-- RECORDS PROVIDED --
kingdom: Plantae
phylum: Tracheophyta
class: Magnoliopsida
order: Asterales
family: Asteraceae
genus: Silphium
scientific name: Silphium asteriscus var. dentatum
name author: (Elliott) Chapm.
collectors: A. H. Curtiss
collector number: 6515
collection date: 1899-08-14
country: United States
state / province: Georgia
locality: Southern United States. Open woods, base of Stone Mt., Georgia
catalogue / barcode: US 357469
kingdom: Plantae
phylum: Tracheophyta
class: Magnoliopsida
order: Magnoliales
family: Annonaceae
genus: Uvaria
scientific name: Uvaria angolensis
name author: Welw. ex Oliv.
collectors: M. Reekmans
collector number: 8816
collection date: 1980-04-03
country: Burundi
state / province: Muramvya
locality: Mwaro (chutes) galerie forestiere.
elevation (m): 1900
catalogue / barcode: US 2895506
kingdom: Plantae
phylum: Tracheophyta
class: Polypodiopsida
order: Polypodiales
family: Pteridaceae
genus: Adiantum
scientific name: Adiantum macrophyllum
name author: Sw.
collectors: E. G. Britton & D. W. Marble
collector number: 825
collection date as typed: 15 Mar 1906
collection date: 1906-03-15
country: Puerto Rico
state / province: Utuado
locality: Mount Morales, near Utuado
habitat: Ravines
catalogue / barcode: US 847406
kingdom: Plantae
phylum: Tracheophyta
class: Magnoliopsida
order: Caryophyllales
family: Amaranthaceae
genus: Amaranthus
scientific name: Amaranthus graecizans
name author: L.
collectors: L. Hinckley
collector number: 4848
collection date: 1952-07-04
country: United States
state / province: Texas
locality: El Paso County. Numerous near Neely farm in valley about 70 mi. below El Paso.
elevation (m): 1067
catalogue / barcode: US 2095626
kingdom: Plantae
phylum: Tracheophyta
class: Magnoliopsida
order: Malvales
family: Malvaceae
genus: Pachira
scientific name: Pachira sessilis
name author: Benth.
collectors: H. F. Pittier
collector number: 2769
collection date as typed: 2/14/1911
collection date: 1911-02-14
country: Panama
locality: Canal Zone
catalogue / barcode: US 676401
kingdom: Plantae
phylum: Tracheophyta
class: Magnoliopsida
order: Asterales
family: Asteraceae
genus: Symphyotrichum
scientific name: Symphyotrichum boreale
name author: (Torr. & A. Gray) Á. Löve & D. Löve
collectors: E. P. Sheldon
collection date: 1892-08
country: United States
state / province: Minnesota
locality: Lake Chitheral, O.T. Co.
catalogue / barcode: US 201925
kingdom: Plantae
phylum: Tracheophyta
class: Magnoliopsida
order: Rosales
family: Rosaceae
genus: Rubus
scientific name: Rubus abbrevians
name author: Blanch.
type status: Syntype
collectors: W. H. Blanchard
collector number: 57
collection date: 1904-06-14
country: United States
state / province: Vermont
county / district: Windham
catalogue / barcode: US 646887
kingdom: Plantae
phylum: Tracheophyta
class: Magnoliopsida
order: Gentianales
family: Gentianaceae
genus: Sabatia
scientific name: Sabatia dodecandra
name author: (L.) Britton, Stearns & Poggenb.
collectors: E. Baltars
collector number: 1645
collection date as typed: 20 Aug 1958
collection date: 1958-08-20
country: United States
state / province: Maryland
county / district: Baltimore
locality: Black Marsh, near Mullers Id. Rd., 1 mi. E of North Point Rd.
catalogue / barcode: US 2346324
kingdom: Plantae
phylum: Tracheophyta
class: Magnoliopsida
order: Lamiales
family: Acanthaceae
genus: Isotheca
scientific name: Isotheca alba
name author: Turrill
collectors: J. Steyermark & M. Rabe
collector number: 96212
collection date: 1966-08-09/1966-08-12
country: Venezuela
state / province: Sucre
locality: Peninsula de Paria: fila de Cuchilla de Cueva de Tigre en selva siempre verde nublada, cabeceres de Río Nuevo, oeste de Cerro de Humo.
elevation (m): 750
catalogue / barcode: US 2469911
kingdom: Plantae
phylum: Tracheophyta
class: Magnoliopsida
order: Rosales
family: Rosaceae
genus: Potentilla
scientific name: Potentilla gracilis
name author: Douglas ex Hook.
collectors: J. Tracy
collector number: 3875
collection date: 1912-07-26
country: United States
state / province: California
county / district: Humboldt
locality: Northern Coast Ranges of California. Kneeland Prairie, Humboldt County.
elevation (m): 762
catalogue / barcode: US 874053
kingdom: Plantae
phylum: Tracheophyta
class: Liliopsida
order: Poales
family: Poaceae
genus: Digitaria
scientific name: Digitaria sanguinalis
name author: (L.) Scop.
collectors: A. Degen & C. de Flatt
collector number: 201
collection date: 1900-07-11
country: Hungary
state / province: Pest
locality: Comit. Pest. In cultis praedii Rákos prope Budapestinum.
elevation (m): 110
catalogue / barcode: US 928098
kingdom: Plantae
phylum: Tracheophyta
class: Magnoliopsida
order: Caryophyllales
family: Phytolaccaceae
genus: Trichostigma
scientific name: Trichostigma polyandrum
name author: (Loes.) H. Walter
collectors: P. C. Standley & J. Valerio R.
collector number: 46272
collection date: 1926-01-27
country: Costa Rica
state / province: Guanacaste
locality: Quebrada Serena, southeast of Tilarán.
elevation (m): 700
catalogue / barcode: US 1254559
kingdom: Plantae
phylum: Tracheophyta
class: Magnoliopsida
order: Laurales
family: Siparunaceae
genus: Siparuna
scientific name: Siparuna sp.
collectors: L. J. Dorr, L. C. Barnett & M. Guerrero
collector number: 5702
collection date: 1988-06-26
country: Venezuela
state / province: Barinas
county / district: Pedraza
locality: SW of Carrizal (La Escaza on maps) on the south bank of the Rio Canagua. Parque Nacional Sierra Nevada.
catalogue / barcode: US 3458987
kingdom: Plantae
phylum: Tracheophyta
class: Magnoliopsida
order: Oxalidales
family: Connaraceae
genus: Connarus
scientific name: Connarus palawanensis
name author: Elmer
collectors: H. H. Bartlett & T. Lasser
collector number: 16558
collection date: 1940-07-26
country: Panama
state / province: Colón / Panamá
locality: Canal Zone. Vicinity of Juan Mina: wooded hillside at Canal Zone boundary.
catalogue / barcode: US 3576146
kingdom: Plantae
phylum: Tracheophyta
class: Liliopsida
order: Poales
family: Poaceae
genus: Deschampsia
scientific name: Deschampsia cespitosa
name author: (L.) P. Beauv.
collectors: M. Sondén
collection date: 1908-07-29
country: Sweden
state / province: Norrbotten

-- SET EXERCISE --
Present every line of the rows above as a JSON list of strings, with one string per line and blank lines omitted.

-- THE OUTPUT --
[
  "kingdom: Plantae",
  "phylum: Tracheophyta",
  "class: Magnoliopsida",
  "order: Asterales",
  "family: Asteraceae",
  "genus: Silphium",
  "scientific name: Silphium asteriscus var. dentatum",
  "name author: (Elliott) Chapm.",
  "collectors: A. H. Curtiss",
  "collector number: 6515",
  "collection date: 1899-08-14",
  "country: United States",
  "state / province: Georgia",
  "locality: Southern United States. Open woods, base of Stone Mt., Georgia",
  "catalogue / barcode: US 357469",
  "kingdom: Plantae",
  "phylum: Tracheophyta",
  "class: Magnoliopsida",
  "order: Magnoliales",
  "family: Annonaceae",
  "genus: Uvaria",
  "scientific name: Uvaria angolensis",
  "name author: Welw. ex Oliv.",
  "collectors: M. Reekmans",
  "collector number: 8816",
  "collection date: 1980-04-03",
  "country: Burundi",
  "state / province: Muramvya",
  "locality: Mwaro (chutes) galerie forestiere.",
  "elevation (m): 1900",
  "catalogue / barcode: US 2895506",
  "kingdom: Plantae",
  "phylum: Tracheophyta",
  "class: Polypodiopsida",
  "order: Polypodiales",
  "family: Pteridaceae",
  "genus: Adiantum",
  "scientific name: Adiantum macrophyllum",
  "name author: Sw.",
  "collectors: E. G. Britton & D. W. Marble",
  "collector number: 825",
  "collection date as typed: 15 Mar 1906",
  "collection date: 1906-03-15",
  "country: Puerto Rico",
  "state / province: Utuado",
  "locality: Mount Morales, near Utuado",
  "habitat: Ravines",
  "catalogue / barcode: US 847406",
  "kingdom: Plantae",
  "phylum: Tracheophyta",
  "class: Magnoliopsida",
  "order: Caryophyllales",
  "family: Amaranthaceae",
  "genus: Amaranthus",
  "scientific name: Amaranthus graecizans",
  "name author: L.",
  "collectors: L. Hinckley",
  "collector number: 4848",
  "collection date: 1952-07-04",
  "country: United States",
  "state / province: Texas",
  "locality: El Paso County. Numerous near Neely farm in valley about 70 mi. below El Paso.",
  "elevation (m): 1067",
  "catalogue / barcode: US 2095626",
  "kingdom: Plantae",
  "phylum: Tracheophyta",
  "class: Magnoliopsida",
  "order: Malvales",
  "family: Malvaceae",
  "genus: Pachira",
  "scientific name: Pachira sessilis",
  "name author: Benth.",
  "collectors: H. F. Pittier",
  "collector number: 2769",
  "collection date as typed: 2/14/1911",
  "collection date: 1911-02-14",
  "country: Panama",
  "locality: Canal Zone",
  "catalogue / barcode: US 676401",
  "kingdom: Plantae",
  "phylum: Tracheophyta",
  "class: Magnoliopsida",
  "order: Asterales",
  "family: Asteraceae",
  "genus: Symphyotrichum",
  "scientific name: Symphyotrichum boreale",
  "name author: (Torr. & A. Gray) Á. Löve & D. Löve",
  "collectors: E. P. Sheldon",
  "collection date: 1892-08",
  "country: United States",
  "state / province: Minnesota",
  "locality: Lake Chitheral, O.T. Co.",
  "catalogue / barcode: US 201925",
  "kingdom: Plantae",
  "phylum: Tracheophyta",
  "class: Magnoliopsida",
  "order: Rosales",
  "family: Rosaceae",
  "genus: Rubus",
  "scientific name: Rubus abbrevians",
  "name author: Blanch.",
  "type status: Syntype",
  "collectors: W. H. Blanchard",
  "collector number: 57",
  "collection date: 1904-06-14",
  "country: United States",
  "state / province: Vermont",
  "county / district: Windham",
  "catalogue / barcode: US 646887",
  "kingdom: Plantae",
  "phylum: Tracheophyta",
  "class: Magnoliopsida",
  "order: Gentianales",
  "family: Gentianaceae",
  "genus: Sabatia",
  "scientific name: Sabatia dodecandra",
  "name author: (L.) Britton, Stearns & Poggenb.",
  "collectors: E. Baltars",
  "collector number: 1645",
  "collection date as typed: 20 Aug 1958",
  "collection date: 1958-08-20",
  "country: United States",
  "state / province: Maryland",
  "county / district: Baltimore",
  "locality: Black Marsh, near Mullers Id. Rd., 1 mi. E of North Point Rd.",
  "catalogue / barcode: US 2346324",
  "kingdom: Plantae",
  "phylum: Tracheophyta",
  "class: Magnoliopsida",
  "order: Lamiales",
  "family: Acanthaceae",
  "genus: Isotheca",
  "scientific name: Isotheca alba",
  "name author: Turrill",
  "collectors: J. Steyermark & M. Rabe",
  "collector number: 96212",
  "collection date: 1966-08-09/1966-08-12",
  "country: Venezuela",
  "state / province: Sucre",
  "locality: Peninsula de Paria: fila de Cuchilla de Cueva de Tigre en selva siempre verde nublada, cabeceres de Río Nuevo, oeste de Cerro de Humo.",
  "elevation (m): 750",
  "catalogue / barcode: US 2469911",
  "kingdom: Plantae",
  "phylum: Tracheophyta",
  "class: Magnoliopsida",
  "order: Rosales",
  "family: Rosaceae",
  "genus: Potentilla",
  "scientific name: Potentilla gracilis",
  "name author: Douglas ex Hook.",
  "collectors: J. Tracy",
  "collector number: 3875",
  "collection date: 1912-07-26",
  "country: United States",
  "state / province: California",
  "county / district: Humboldt",
  "locality: Northern Coast Ranges of California. Kneeland Prairie, Humboldt County.",
  "elevation (m): 762",
  "catalogue / barcode: US 874053",
  "kingdom: Plantae",
  "phylum: Tracheophyta",
  "class: Liliopsida",
  "order: Poales",
  "family: Poaceae",
  "genus: Digitaria",
  "scientific name: Digitaria sanguinalis",
  "name author: (L.) Scop.",
  "collectors: A. Degen & C. de Flatt",
  "collector number: 201",
  "collection date: 1900-07-11",
  "country: Hungary",
  "state / province: Pest",
  "locality: Comit. Pest. In cultis praedii Rákos prope Budapestinum.",
  "elevation (m): 110",
  "catalogue / barcode: US 928098",
  "kingdom: Plantae",
  "phylum: Tracheophyta",
  "class: Magnoliopsida",
  "order: Caryophyllales",
  "family: Phytolaccaceae",
  "genus: Trichostigma",
  "scientific name: Trichostigma polyandrum",
  "name author: (Loes.) H. Walter",
  "collectors: P. C. Standley & J. Valerio R.",
  "collector number: 46272",
  "collection date: 1926-01-27",
  "country: Costa Rica",
  "state / province: Guanacaste",
  "locality: Quebrada Serena, southeast of Tilarán.",
  "elevation (m): 700",
  "catalogue / barcode: US 1254559",
  "kingdom: Plantae",
  "phylum: Tracheophyta",
  "class: Magnoliopsida",
  "order: Laurales",
  "family: Siparunaceae",
  "genus: Siparuna",
  "scientific name: Siparuna sp.",
  "collectors: L. J. Dorr, L. C. Barnett & M. Guerrero",
  "collector number: 5702",
  "collection date: 1988-06-26",
  "country: Venezuela",
  "state / province: Barinas",
  "county / district: Pedraza",
  "locality: SW of Carrizal (La Escaza on maps) on the south bank of the Rio Canagua. Parque Nacional Sierra Nevada.",
  "catalogue / barcode: US 3458987",
  "kingdom: Plantae",
  "phylum: Tracheophyta",
  "class: Magnoliopsida",
  "order: Oxalidales",
  "family: Connaraceae",
  "genus: Connarus",
  "scientific name: Connarus palawanensis",
  "name author: Elmer",
  "collectors: H. H. Bartlett & T. Lasser",
  "collector number: 16558",
  "collection date: 1940-07-26",
  "country: Panama",
  "state / province: Colón / Panamá",
  "locality: Canal Zone. Vicinity of Juan Mina: wooded hillside at Canal Zone boundary.",
  "catalogue / barcode: US 3576146",
  "kingdom: Plantae",
  "phylum: Tracheophyta",
  "class: Liliopsida",
  "order: Poales",
  "family: Poaceae",
  "genus: Deschampsia",
  "scientific name: Deschampsia cespitosa",
  "name author: (L.) P. Beauv.",
  "collectors: M. Sondén",
  "collection date: 1908-07-29",
  "country: Sweden",
  "state / province: Norrbotten"
]